What is RUC?The American Medical Association RUC stands for the Relative Value-Scale Update Committee and it is an expert panel of physicians which recommends valuation of physician services. The RUC seeks to be representative of “the house of medicine” as 21 of its 31 members are appointed by major national medical specialty societies. The RUC meets three times per year to develop its recommendations to CMS. Federal law requires CMS to review all relative values at least every five years and identify services that are likely to be misvalued on an ongoing basis. In the 2012 Medicare Physician Fee Schedule Final Rule, CMS announced they would no longer use the five-year method. Rather, the agency will conduct annual reviews with the same processes for identifying codes for review.
How Does the RUC Evaluate Codes?
The relative value of a service has three components: the value of physicians’ work, the practice expense, and the cost of professional liability insurance. The RUC is primarily concerned with the physician work and practice expense components. In its periodic adjustments to relative values, CMS intends to account for changes in coding, medical practice, and new information about the aforementioned components. CMS and the RUC initiate adjustments by identifying potentially misvalued services for review. These services may have changed site-of-service, experienced fast growth, experienced substantial changes in practice expenses, or have not been reviewed recently.
Once the RUC has a list of services for review, it consults the appropriate medical specialty societies whose members perform the code. The medical societies submit a level of interest for any services their members provide and will implement AMA RUC surveys to assess the time and intensity of the service and recommend a total work value.
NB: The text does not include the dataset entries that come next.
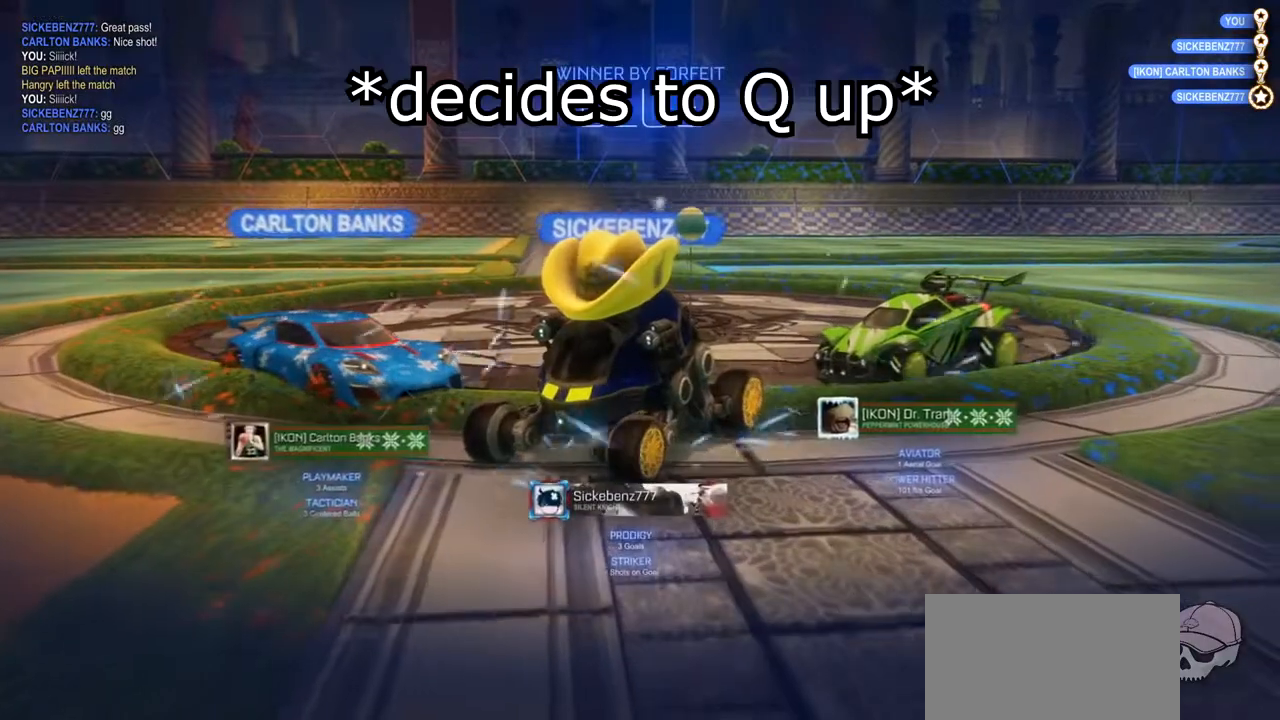
Gameplay with a controller (PlayStation layout); each line is a JSON object with the inputs held at the frame after it. "events" lists button and stick changes between this image and that frame as [ms after this image, input, new state], when the widget could be followed in between. Not read: L3 R3.
{"buttons": [], "events": [[300, "CROSS", "down"], [367, "CROSS", "up"]]}
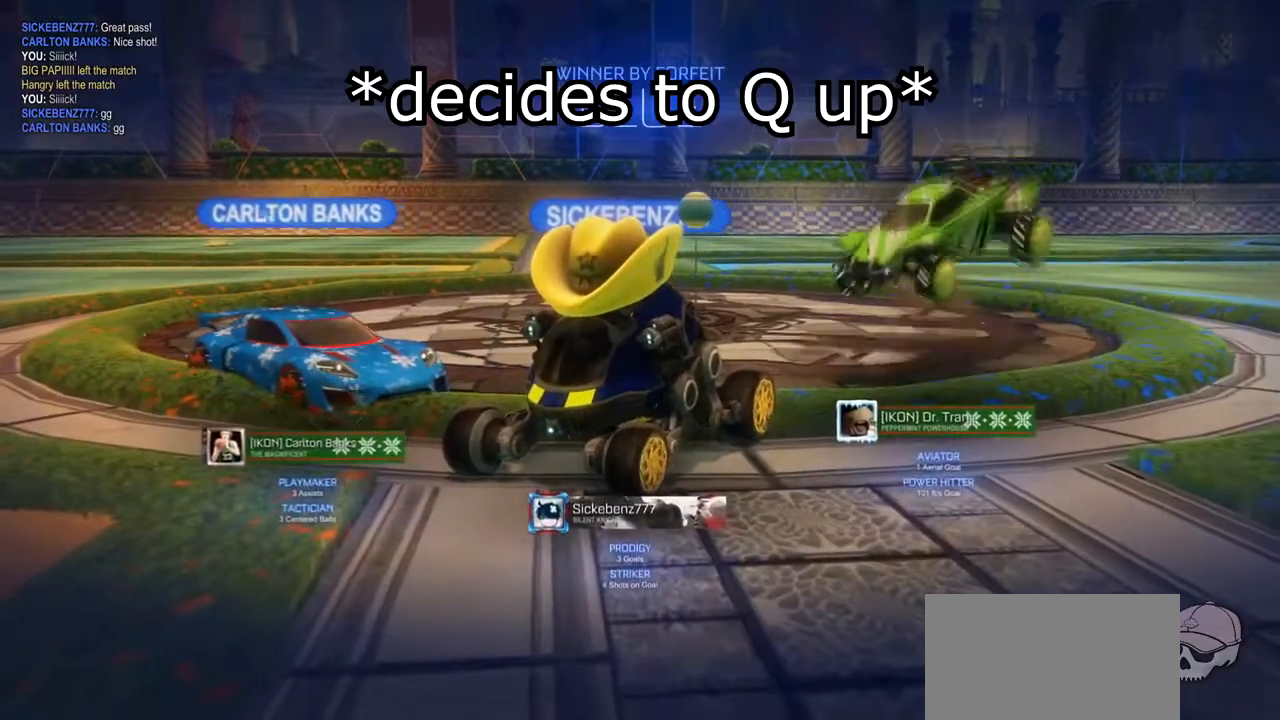
{"buttons": [], "events": [[167, "CROSS", "down"], [434, "CROSS", "up"]]}
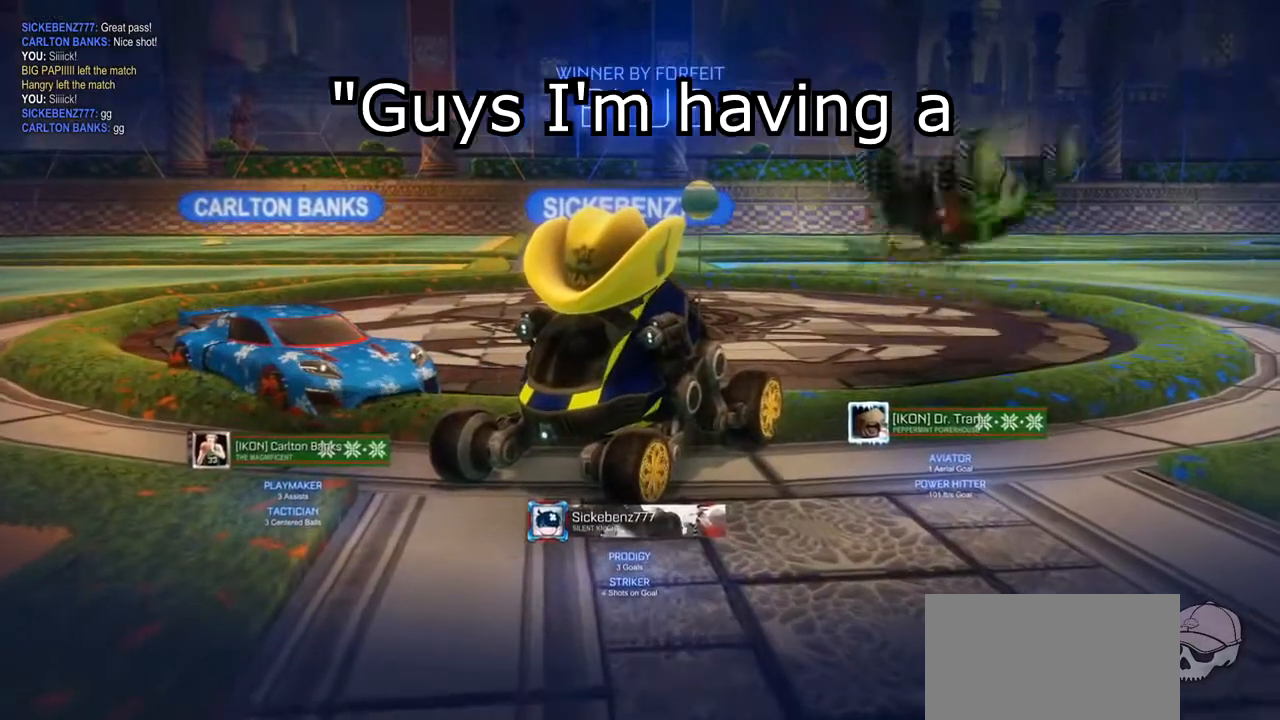
{"buttons": [], "events": [[166, "CIRCLE", "down"], [467, "CIRCLE", "up"]]}
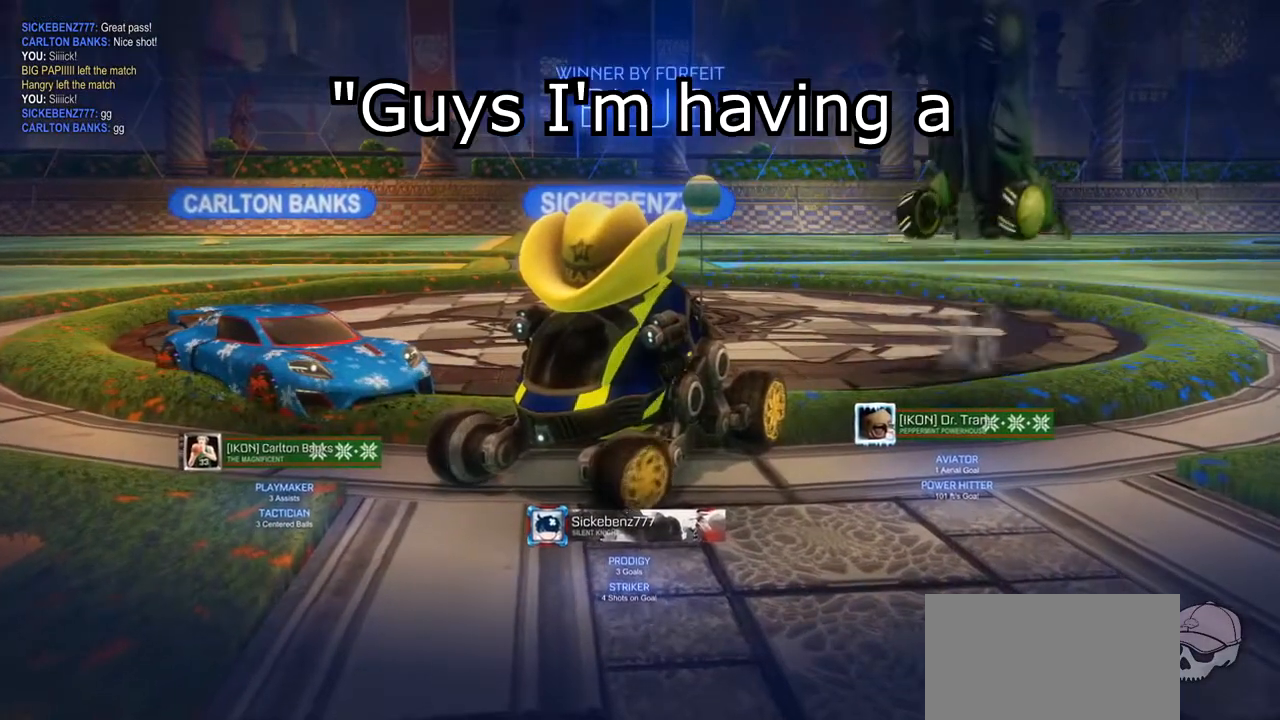
{"buttons": ["CIRCLE", "L1"], "events": [[200, "CIRCLE", "down"], [367, "L1", "down"]]}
In addition, these AMA RUC surveys compare the service to a list of other services recently valued and approved by the RUC used as reference points. Survey results are compiled and discussed by representatives from the relevant specialty societies. The resulting recommendations are presented to the RUC at its next meeting.
*The size of the Medicare payment pool is fixed. Inherent in the valuation process is the understanding that CMS spending is fixed by law. Increasing the value of a particular code would result in a corresponding decrease in reimbursement for other procedures.
Why is This Process Important?
*You are the source for accurate data. Member responses to these AMA RUC society surveys dictate the discussions to the RUC. Complete, accurate, and credible responses may ensure that nuclear cardiology CPT codes are reimbursed appropriately.
*CMS payment decisions have a ripple effect. Many payers coordinate their payments to the Medicare Physician Fee Schedule, including 85 percent of private payers and 69 percent of Medicaid programs (Smith & Fischoff, 2007).